WHAT THIS TASK INVOLVES
Transcribe the records word for word. Leave every picture out.

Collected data
++++++++

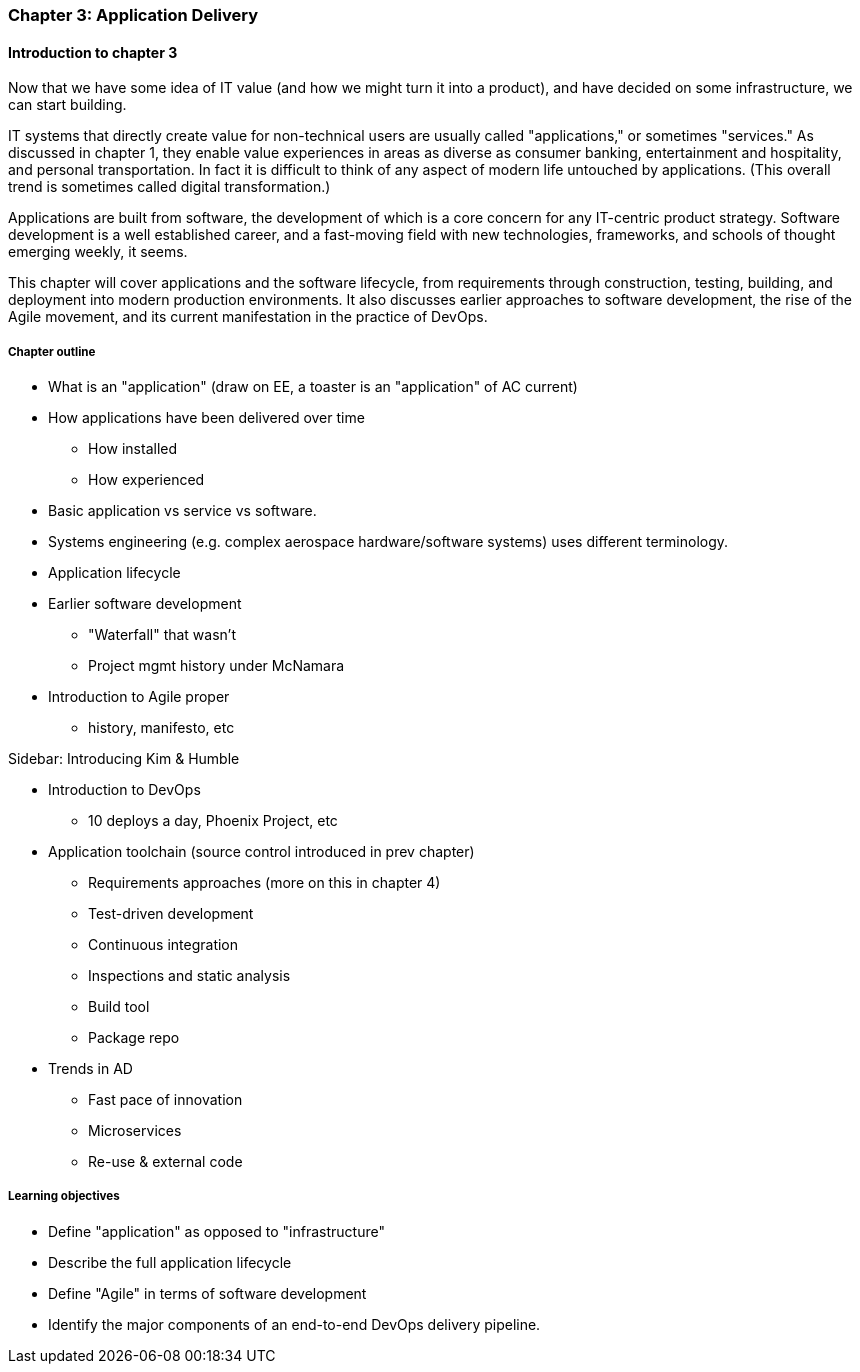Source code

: === Chapter 3: Application Delivery

ifdef::instructor-ed[]
****
_Instructor's note_
I have opted to defer the "theory" of Agile (as defined by Reinertsen) to Chapter 4. So, this chapter presents Agile and related concepts like iterative development without examining the underlying principles.

I do this because I have discovered that theory sometimes works better in retrospect. Many students increasingly come in with some exposure to Cloud and Agile methods at least, and Chapters 2 and 3 will seem comfortable and familiar. In Chapter 4 we challenge them with *why* Agile works.

****
endif::instructor-ed[]

==== Introduction to chapter 3
Now that we have some idea of IT value (and how we might turn it into a product), and have decided on some infrastructure, we can start building.

IT systems that directly create value for non-technical users are usually called "applications," or sometimes "services." As discussed in chapter 1, they enable value experiences in areas as diverse as consumer banking, entertainment and hospitality, and personal transportation. In fact it is difficult to think of any aspect of modern life untouched by applications. (This overall trend is sometimes called digital transformation.)

Applications are built from software, the development of which is a core concern for any IT-centric product strategy. Software development is a well established career, and a fast-moving field with new technologies, frameworks, and schools of thought emerging weekly, it seems.

This chapter will cover applications and the software lifecycle, from requirements through construction, testing, building, and deployment into modern production environments. It also discusses earlier approaches to software development, the rise of the Agile movement, and its current manifestation in the practice of DevOps.

===== Chapter outline

* What is an "application" (draw on EE, a toaster is an "application" of AC current)
* How applications have been delivered over time
 - How installed
 - How experienced
* Basic application vs service vs software.
* Systems engineering (e.g. complex aerospace hardware/software systems) uses different terminology.

* Application lifecycle

* Earlier software development
 - "Waterfall" that wasn't
 - Project mgmt history under McNamara
* Introduction to Agile proper
 - history, manifesto, etc

****
Sidebar: Introducing Kim & Humble
****

 * Introduction to DevOps
  - 10 deploys a day, Phoenix Project, etc

* Application toolchain (source control introduced in prev chapter)
 - Requirements approaches (more on this in chapter 4)
 - Test-driven development
 - Continuous integration
 - Inspections and static analysis
 - Build tool
 - Package repo

* Trends in AD
 - Fast pace of innovation
 - Microservices
 - Re-use & external code

===== Learning objectives

* Define "application" as opposed to "infrastructure"
* Describe the full application lifecycle
* Define "Agile" in terms of software development
* Identify the major components of an end-to-end DevOps delivery pipeline.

++++++++

RESULT OF THIS TASK
Source code

: === Chapter 3: Application Delivery

ifdef::instructor-ed[]
****
_Instructor's note_
I have opted to defer the "theory" of Agile (as defined by Reinertsen) to Chapter 4. So, this chapter presents Agile and related concepts like iterative development without examining the underlying principles.

I do this because I have discovered that theory sometimes works better in retrospect. Many students increasingly come in with some exposure to Cloud and Agile methods at least, and Chapters 2 and 3 will seem comfortable and familiar. In Chapter 4 we challenge them with *why* Agile works.

****
endif::instructor-ed[]

==== Introduction to chapter 3
Now that we have some idea of IT value (and how we might turn it into a product), and have decided on some infrastructure, we can start building.

IT systems that directly create value for non-technical users are usually called "applications," or sometimes "services." As discussed in chapter 1, they enable value experiences in areas as diverse as consumer banking, entertainment and hospitality, and personal transportation. In fact it is difficult to think of any aspect of modern life untouched by applications. (This overall trend is sometimes called digital transformation.)

Applications are built from software, the development of which is a core concern for any IT-centric product strategy. Software development is a well established career, and a fast-moving field with new technologies, frameworks, and schools of thought emerging weekly, it seems.

This chapter will cover applications and the software lifecycle, from requirements through construction, testing, building, and deployment into modern production environments. It also discusses earlier approaches to software development, the rise of the Agile movement, and its current manifestation in the practice of DevOps.

===== Chapter outline

* What is an "application" (draw on EE, a toaster is an "application" of AC current)
* How applications have been delivered over time
 - How installed
 - How experienced
* Basic application vs service vs software.
* Systems engineering (e.g. complex aerospace hardware/software systems) uses different terminology.

* Application lifecycle

* Earlier software development
 - "Waterfall" that wasn't
 - Project mgmt history under McNamara
* Introduction to Agile proper
 - history, manifesto, etc

****
Sidebar: Introducing Kim & Humble
****

 * Introduction to DevOps
  - 10 deploys a day, Phoenix Project, etc

* Application toolchain (source control introduced in prev chapter)
 - Requirements approaches (more on this in chapter 4)
 - Test-driven development
 - Continuous integration
 - Inspections and static analysis
 - Build tool
 - Package repo

* Trends in AD
 - Fast pace of innovation
 - Microservices
 - Re-use & external code

===== Learning objectives

* Define "application" as opposed to "infrastructure"
* Describe the full application lifecycle
* Define "Agile" in terms of software development
* Identify the major components of an end-to-end DevOps delivery pipeline.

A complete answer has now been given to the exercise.